→ **Exercise directions**
Repeat each line of the material below without change.

→ **The records**

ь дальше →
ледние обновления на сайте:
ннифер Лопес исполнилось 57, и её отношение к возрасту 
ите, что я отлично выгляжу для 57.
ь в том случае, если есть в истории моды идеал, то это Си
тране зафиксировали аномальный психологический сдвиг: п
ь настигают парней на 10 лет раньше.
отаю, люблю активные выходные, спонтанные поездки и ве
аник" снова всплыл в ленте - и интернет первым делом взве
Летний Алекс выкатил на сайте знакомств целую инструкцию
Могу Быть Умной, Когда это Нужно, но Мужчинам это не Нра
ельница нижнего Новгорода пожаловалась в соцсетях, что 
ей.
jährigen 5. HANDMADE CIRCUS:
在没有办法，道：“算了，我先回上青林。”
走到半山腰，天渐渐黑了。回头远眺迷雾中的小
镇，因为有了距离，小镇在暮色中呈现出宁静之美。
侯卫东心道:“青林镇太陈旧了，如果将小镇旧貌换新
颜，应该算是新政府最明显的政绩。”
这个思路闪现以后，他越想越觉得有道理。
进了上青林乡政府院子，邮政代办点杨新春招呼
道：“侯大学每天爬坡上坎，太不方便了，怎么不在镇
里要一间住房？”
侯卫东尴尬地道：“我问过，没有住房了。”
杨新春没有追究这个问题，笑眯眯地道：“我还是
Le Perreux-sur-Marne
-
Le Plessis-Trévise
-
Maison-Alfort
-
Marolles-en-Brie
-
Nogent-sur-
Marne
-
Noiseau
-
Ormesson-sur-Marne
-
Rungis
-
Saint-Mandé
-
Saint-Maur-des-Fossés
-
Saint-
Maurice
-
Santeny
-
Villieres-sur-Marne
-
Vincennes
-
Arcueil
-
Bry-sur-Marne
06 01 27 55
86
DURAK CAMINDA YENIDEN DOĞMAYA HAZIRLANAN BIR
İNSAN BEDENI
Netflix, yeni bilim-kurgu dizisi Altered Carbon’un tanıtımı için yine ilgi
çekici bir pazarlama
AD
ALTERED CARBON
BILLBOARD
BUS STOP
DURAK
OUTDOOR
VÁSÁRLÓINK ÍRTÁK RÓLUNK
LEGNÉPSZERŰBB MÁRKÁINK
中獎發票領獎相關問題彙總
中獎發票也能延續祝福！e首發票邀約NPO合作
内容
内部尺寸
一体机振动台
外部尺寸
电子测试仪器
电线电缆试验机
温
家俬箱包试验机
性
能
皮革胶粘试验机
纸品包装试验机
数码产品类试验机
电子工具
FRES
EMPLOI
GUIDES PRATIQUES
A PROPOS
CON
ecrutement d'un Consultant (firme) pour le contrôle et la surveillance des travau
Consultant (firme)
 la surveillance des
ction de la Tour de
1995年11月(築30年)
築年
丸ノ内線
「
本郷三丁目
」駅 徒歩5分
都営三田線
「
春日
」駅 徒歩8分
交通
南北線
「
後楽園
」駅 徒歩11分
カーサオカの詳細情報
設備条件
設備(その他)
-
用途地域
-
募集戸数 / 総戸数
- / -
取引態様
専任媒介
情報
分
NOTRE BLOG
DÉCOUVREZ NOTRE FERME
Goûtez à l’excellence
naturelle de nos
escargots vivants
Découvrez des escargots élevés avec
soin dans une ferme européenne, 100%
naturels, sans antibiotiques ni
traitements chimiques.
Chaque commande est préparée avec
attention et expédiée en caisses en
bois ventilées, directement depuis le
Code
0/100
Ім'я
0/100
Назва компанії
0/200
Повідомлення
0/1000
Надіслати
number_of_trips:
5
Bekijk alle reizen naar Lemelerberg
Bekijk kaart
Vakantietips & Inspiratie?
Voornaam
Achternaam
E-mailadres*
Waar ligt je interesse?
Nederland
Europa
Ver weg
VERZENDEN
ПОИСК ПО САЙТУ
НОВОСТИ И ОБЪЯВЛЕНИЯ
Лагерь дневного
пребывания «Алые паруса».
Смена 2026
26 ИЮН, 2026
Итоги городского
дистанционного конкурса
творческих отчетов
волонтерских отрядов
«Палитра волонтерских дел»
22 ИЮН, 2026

→ **Answer for this exercise**
ь дальше →
ледние обновления на сайте:
ннифер Лопес исполнилось 57, и её отношение к возрасту 
ите, что я отлично выгляжу для 57.
ь в том случае, если есть в истории моды идеал, то это Си
тране зафиксировали аномальный психологический сдвиг: п
ь настигают парней на 10 лет раньше.
отаю, люблю активные выходные, спонтанные поездки и ве
аник" снова всплыл в ленте - и интернет первым делом взве
Летний Алекс выкатил на сайте знакомств целую инструкцию
Могу Быть Умной, Когда это Нужно, но Мужчинам это не Нра
ельница нижнего Новгорода пожаловалась в соцсетях, что 
ей.
jährigen 5. HANDMADE CIRCUS:
在没有办法，道：“算了，我先回上青林。”
走到半山腰，天渐渐黑了。回头远眺迷雾中的小
镇，因为有了距离，小镇在暮色中呈现出宁静之美。
侯卫东心道:“青林镇太陈旧了，如果将小镇旧貌换新
颜，应该算是新政府最明显的政绩。”
这个思路闪现以后，他越想越觉得有道理。
进了上青林乡政府院子，邮政代办点杨新春招呼
道：“侯大学每天爬坡上坎，太不方便了，怎么不在镇
里要一间住房？”
侯卫东尴尬地道：“我问过，没有住房了。”
杨新春没有追究这个问题，笑眯眯地道：“我还是
Le Perreux-sur-Marne
-
Le Plessis-Trévise
-
Maison-Alfort
-
Marolles-en-Brie
-
Nogent-sur-
Marne
-
Noiseau
-
Ormesson-sur-Marne
-
Rungis
-
Saint-Mandé
-
Saint-Maur-des-Fossés
-
Saint-
Maurice
-
Santeny
-
Villieres-sur-Marne
-
Vincennes
-
Arcueil
-
Bry-sur-Marne
06 01 27 55
86
DURAK CAMINDA YENIDEN DOĞMAYA HAZIRLANAN BIR
İNSAN BEDENI
Netflix, yeni bilim-kurgu dizisi Altered Carbon’un tanıtımı için yine ilgi
çekici bir pazarlama
AD
ALTERED CARBON
BILLBOARD
BUS STOP
DURAK
OUTDOOR
VÁSÁRLÓINK ÍRTÁK RÓLUNK
LEGNÉPSZERŰBB MÁRKÁINK
中獎發票領獎相關問題彙總
中獎發票也能延續祝福！e首發票邀約NPO合作
内容
内部尺寸
一体机振动台
外部尺寸
电子测试仪器
电线电缆试验机
温
家俬箱包试验机
性
能
皮革胶粘试验机
纸品包装试验机
数码产品类试验机
电子工具
FRES
EMPLOI
GUIDES PRATIQUES
A PROPOS
CON
ecrutement d'un Consultant (firme) pour le contrôle et la surveillance des travau
Consultant (firme)
 la surveillance des
ction de la Tour de
1995年11月(築30年)
築年
丸ノ内線
「
本郷三丁目
」駅 徒歩5分
都営三田線
「
春日
」駅 徒歩8分
交通
南北線
「
後楽園
」駅 徒歩11分
カーサオカの詳細情報
設備条件
設備(その他)
-
用途地域
-
募集戸数 / 総戸数
- / -
取引態様
専任媒介
情報
分
NOTRE BLOG
DÉCOUVREZ NOTRE FERME
Goûtez à l’excellence
naturelle de nos
escargots vivants
Découvrez des escargots élevés avec
soin dans une ferme européenne, 100%
naturels, sans antibiotiques ni
traitements chimiques.
Chaque commande est préparée avec
attention et expédiée en caisses en
bois ventilées, directement depuis le
Code
0/100
Ім'я
0/100
Назва компанії
0/200
Повідомлення
0/1000
Надіслати
number_of_trips:
5
Bekijk alle reizen naar Lemelerberg
Bekijk kaart
Vakantietips & Inspiratie?
Voornaam
Achternaam
E-mailadres*
Waar ligt je interesse?
Nederland
Europa
Ver weg
VERZENDEN
ПОИСК ПО САЙТУ
НОВОСТИ И ОБЪЯВЛЕНИЯ
Лагерь дневного
пребывания «Алые паруса».
Смена 2026
26 ИЮН, 2026
Итоги городского
дистанционного конкурса
творческих отчетов
волонтерских отрядов
«Палитра волонтерских дел»
22 ИЮН, 2026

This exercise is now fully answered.